Determines if specific Data conform to Benford's Law.
Benford's Law states (from Wikipedia):
Benford's Law, also called the Newcomb–Benford law, the law of anomalous numbers, or the first-digit law, is an observation about the frequency distribution of leading digits in many real-life sets of numerical data. The law states that in many naturally occurring collections of numbers, the leading digit is likely to be small.
The fequencies of the digits are summarized by the equation p(d) = log10((d+1)/d), where d are the digits 1-9.
The main purpose of this code is to tell whether or not a dataset has been corrupted or is fradualent, as it is suspicous if it does not obey the above law.

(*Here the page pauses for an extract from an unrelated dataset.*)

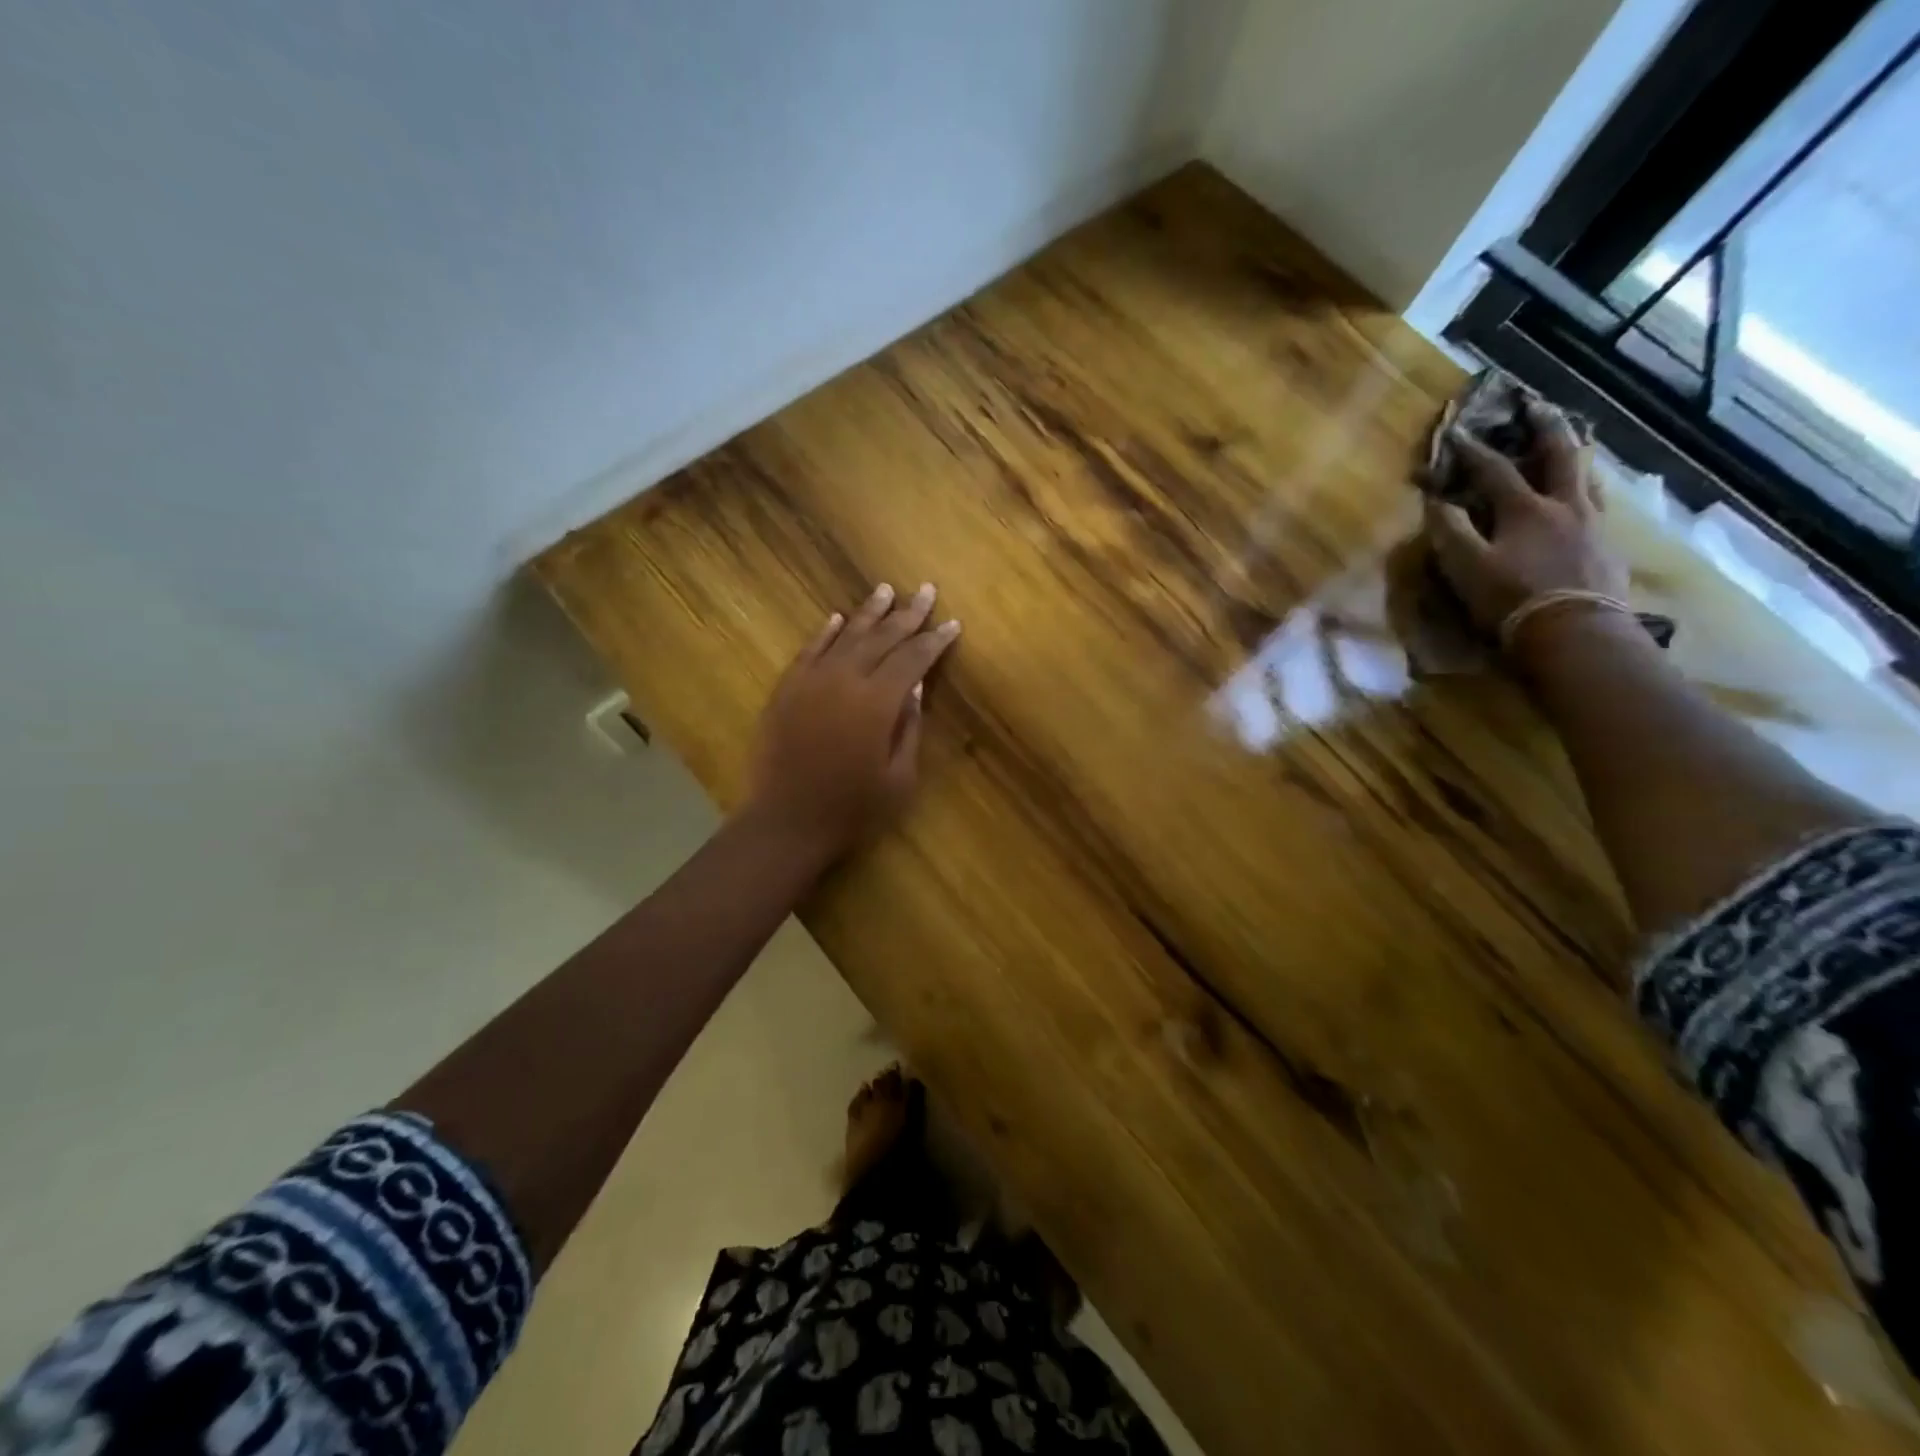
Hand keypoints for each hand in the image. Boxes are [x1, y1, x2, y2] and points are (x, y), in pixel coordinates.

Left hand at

Wikipedia lists some restrictions on the data:
Distributions that can be expected to obey Benford's law When the mean is greater than the median and the skew is positive Numbers that result from mathematical combination of numbers: e.g. quantity × price Transaction level data: e.g. disbursements, sales
Distributions that would not be expected to obey Benford's law Where numbers are assigned sequentially: e.g. check numbers, invoice numbers Where numbers are influenced by human thought: e.g. prices set by psychological thresholds ($1.99) Accounts with a large number of firm-specific numbers: e.g. accounts set up to record $100 refunds Accounts with a built-in minimum or maximum
The provided code looks at various Kaggle sales datasets that meet the above criteria.